Lower Back Pain
Lower back pain can be quite scary, especially if it is sharp or if there doesn’t seem to be any reason for it to have started. There are many small structures that can be affected and become painful, and with the low back in the centre of your body, it can be influenced by many different areas, from the position of the head all the way to how your ankles are moving. It can be dull or sharp, focal or radiating up and down the spine and buttocks, movement can aggravate it or relieve it, each patient is different.
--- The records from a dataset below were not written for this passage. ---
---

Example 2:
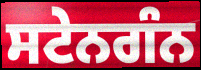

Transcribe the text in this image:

ਸਟੇਨਗੰਨ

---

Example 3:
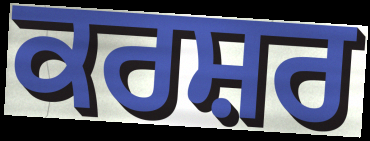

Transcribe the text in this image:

ਕਰਸ਼ਰ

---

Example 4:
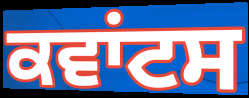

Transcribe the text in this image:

ਕਵਾਂਟਸ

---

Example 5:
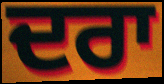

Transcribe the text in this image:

ਦਰਾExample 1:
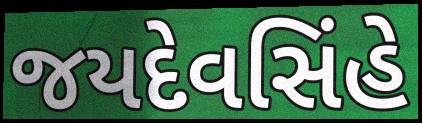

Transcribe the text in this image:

જયદેવસિંહે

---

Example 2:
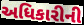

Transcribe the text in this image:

અધિકારીની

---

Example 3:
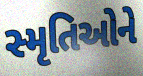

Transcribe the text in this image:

સ્મૃતિઓને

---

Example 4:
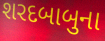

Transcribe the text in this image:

શરદબાબુના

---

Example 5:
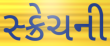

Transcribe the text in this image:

સ્ક્રેચનીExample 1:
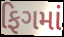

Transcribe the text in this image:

ફિગમાં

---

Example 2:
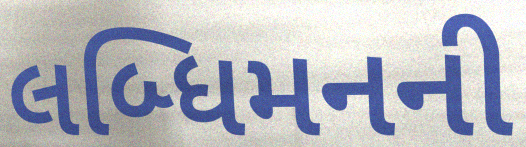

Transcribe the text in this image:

લબ્ધિમનની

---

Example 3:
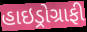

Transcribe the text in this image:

હાઇડ્રોગ્રાફી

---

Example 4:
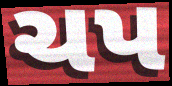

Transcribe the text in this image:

ચપ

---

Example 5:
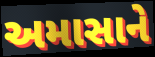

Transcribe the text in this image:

અમાસાનેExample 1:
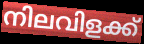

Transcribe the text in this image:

നിലവിളക്ക്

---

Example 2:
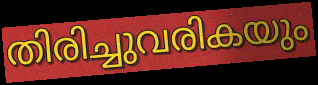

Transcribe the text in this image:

തിരിച്ചുവരികയും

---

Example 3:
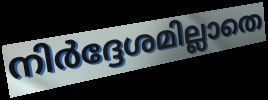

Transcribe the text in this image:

നിർദ്ദേശമില്ലാതെ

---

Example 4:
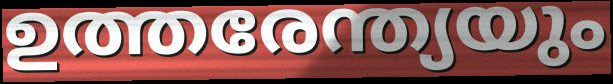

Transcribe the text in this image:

ഉത്തരേന്ത്യയും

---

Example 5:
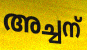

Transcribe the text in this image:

അച്ചന്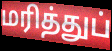
மரித்துப்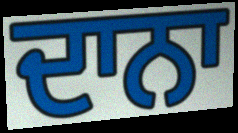
ਦਾਨਾ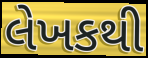
લેખકથી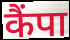
कैंपा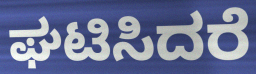
ಘಟಿಸಿದರೆ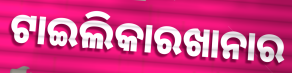
ଟାଇଲିକାରଖାନାରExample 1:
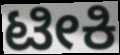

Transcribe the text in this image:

ಟೀಕಿ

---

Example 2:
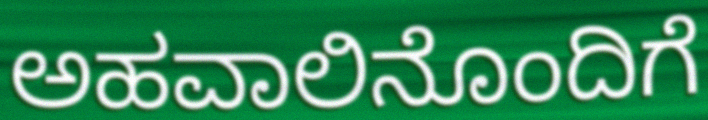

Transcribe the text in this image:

ಅಹವಾಲಿನೊಂದಿಗೆ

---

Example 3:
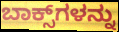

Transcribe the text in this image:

ಬಾಕ್ಸ್‌ಗಳನ್ನು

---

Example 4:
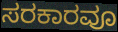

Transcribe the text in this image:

ಸರಕಾರವೂ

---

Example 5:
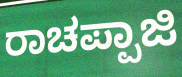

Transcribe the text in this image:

ರಾಚಪ್ಪಾಜಿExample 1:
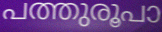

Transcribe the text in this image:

പത്തുരൂപാ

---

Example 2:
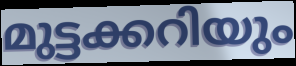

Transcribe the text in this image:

So how does the back work?
Your lower back is formed of a column of 5 lumbar vertebrae stacked up one on top of the other. This column of bone has to bear the weight of your entire thorax, arms and head, as well as absorb and translate forces coming from the ground through the legs. There are a few elements needed to make sure this column of bone behaves normally:
work needs to be evenly distributed across all 5 segments — if one segment has to do all the work because the other ones aren’t moving as well as they could, it may strain it needs a stable base — if the pelvis is lopsided or moving in an odd way, the lower back may have to compensate for it the muscles around it need to be strong to stabilise it — the core muscles include the buttocks, the “lats“ and the muscles around the abdomen, acting like a corset, or guy ropes around a mast. Your centre of gravity needs to fall in the right place — too far forward and the muscles of the back will have to work harder, too far back and you may need to “drop“ through the low back and compress the spine into a backward arch.
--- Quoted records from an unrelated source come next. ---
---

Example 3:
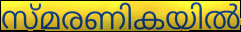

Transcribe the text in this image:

സ്മരണികയിൽ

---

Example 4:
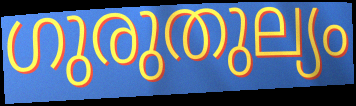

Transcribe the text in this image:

ഗുരുതുല്യം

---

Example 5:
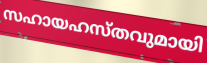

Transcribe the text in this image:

സഹായഹസ്തവുമായി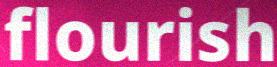
flourishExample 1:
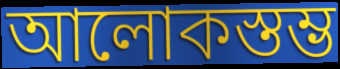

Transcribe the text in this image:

আলোকস্তম্ভ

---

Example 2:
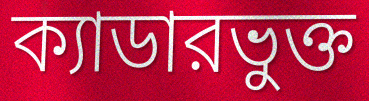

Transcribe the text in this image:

ক্যাডারভুক্ত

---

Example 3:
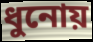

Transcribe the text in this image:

ধুনোয়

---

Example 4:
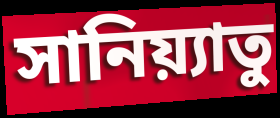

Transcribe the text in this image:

সানিয়্যাতু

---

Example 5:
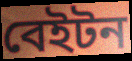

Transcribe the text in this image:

বেইটন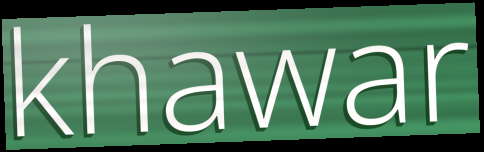
khawar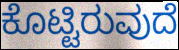
ಕೊಟ್ಟಿರುವುದೆ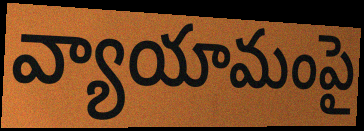
వ్యాయామంపై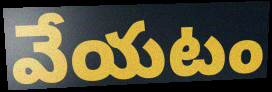
వేయటం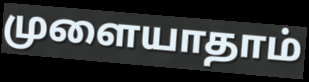
முளையாதாம்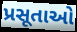
પ્રસૂતાઓ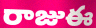
రాజుఈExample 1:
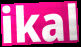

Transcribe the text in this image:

ikal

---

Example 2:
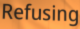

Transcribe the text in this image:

What’s the structure that hurts?
There are roughly 21 joints in the lower back and about 24 main muscles that can pull it in any directions (depending on which textbook you look at). That’s without counting all the tiny muscles between every single vertebrae (that’s roughly another 34) and as many ligaments and tendons holding everything together. Add an extra disc between each vertebrae, a few nerves, the whole lot wrapped in sheets of connective tissue and you have well over 100 different structures that can become painful. Every structure has its role to play and is highly integrated with its environment. They may become painful when stretched (eg. a ligament), when compressed (eg. a joint) or when moving (eg. a muscle) Some have a very good nerve supply (they will be extremely painful very quickly) when others don’t (they may take a while to get irritated and produce a duller ache) so there can be many different manifestations of lower back pain.
When should I seek help?
We all get aches and pains every now and then, so when is it ok to let it get better on its own? Sometimes it’s tricky to tell when one should seek help. My advice is that if your lower back pain doesn’t start to improve about 3 days after the initial onset, if your symptoms seem to be getting worse rather than better or if the same problem keeps happening over and over again in the same place, it is probably a good idea to seek professional help. We can tailor our approach to your current state: if the pain is very acute, there are a lot of very gentle techniques we can use to calm the tissues down, before addressing the cause in the background. If the pain is almost gone but you know it keeps happening in the same place and you don’t want it to come back, we can examine the surrounding tissues for clues as to why it keeps happening.
What is my Osteopath going to do?
The Osteopath’s first job is to identify the cause of the problem. Which structure is causing the pain, but most importantly, why did it start in the first place or why is it failing to get better? We will look at your overall posture, see how your spine, pelvis and legs are moving by asking you to do a few simple movements, and we have simple tests that we can use to check different structures (we may ask you to stand on one leg or gently lift your leg up whilst you lie on your back). We may also check your reflexes and muscle power. Once we understand more about what is going on, then we can work out a way forward — this will likely include manual therapy to normalise range of motion in different joints and muscle tone. Treatment may not be isolated to the lower back. We may find that the way your ankle moves is producing a twist through the leg that in turn is upsetting the lower back, or we may find that you are holding your head forward, thus throwing your centre of gravity off balance. I also like to include lifestyle advice to my treatment — I often give tips on desk setup and posture. I like to talk about activities one can do to strengthen and mobilise the back, be it swimming, yoga, pilates or other. There are often a few simple exercises I can give patients to speed up their recovery and prevent the problem from coming back. I think educating patients and making them aware of what is going on is a key element of my practice — once you know what is going on, you have the tools to decide how you wish to go forward.